COLUMBIA, S.C. (WIS) – A garden outside the Osborne Administration Building on USC’s campus marks the spot where three students made history by integrating the university nearly 63 years ago.
A marker bears three names signifying courage, strength and equality: James Solomon, Henri Monteith Treadwell and Robert Anderson.
Solomon, a mathematics graduate student, recalls life in the early 1960s.
“They were still asking Blacks to ride in the back of the bus,” Solomon said.
On Sept. 11, 1963, Solomon and the two other students were granted admission to USC and walked up the steps of the Osborne Administration Building.

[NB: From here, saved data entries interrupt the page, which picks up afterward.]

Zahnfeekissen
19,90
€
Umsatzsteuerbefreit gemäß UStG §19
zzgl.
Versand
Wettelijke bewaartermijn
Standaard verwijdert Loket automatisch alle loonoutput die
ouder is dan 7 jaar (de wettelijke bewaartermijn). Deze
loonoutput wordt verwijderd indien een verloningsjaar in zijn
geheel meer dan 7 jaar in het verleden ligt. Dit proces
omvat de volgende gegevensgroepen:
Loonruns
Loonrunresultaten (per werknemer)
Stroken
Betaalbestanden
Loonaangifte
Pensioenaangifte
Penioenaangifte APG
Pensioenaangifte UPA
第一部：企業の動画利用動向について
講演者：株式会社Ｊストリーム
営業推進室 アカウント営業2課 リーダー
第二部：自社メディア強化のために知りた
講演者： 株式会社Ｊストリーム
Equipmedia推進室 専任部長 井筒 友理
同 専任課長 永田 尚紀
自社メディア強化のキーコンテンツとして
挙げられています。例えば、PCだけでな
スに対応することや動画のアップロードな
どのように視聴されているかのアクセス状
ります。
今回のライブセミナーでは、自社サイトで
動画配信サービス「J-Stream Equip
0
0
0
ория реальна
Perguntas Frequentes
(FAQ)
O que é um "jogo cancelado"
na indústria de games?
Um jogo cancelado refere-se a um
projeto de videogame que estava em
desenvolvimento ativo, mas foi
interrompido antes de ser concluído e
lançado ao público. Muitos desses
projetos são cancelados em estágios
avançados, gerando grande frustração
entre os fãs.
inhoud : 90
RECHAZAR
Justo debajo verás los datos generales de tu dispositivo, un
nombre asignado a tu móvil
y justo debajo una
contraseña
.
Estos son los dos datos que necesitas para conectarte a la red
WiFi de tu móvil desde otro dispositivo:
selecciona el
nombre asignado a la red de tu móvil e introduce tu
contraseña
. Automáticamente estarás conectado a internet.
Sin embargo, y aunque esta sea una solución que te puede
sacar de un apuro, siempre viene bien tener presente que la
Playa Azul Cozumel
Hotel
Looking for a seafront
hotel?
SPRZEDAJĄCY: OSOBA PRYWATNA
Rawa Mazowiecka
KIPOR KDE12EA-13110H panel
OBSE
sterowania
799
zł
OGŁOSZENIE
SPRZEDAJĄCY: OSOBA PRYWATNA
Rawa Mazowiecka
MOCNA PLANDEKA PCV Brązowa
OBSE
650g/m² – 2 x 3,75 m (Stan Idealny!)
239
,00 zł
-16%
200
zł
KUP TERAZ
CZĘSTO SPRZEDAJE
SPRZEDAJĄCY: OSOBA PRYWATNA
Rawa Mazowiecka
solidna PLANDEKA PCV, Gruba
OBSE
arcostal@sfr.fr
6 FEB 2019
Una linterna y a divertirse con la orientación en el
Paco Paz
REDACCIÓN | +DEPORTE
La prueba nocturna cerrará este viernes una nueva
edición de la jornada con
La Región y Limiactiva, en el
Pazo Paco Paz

Monteith Treadwell, a biology student, spoke at the garden’s dedication 50 years later.
“This is a celebration, but it’s also a day of education,” Monteith Treadwell said. “The role of the university is to offer the prize of continuing education so that leaders can evolve and take their place and strengthening our institutions and printing significant actions in our memories that lead to excellence.”
The three students are also memorialized in a statue across from the garden, outside the McKissick Museum.
The garden features a poem called “The Irresistible Ones” engraved in granite as a spot to remember the three students who opened the school to all students.
“I think this should be a teaching moment,” Solomon said. “I think should note those things that gave us pride. And we should work to try to correct those things which is still giving us heartaches.”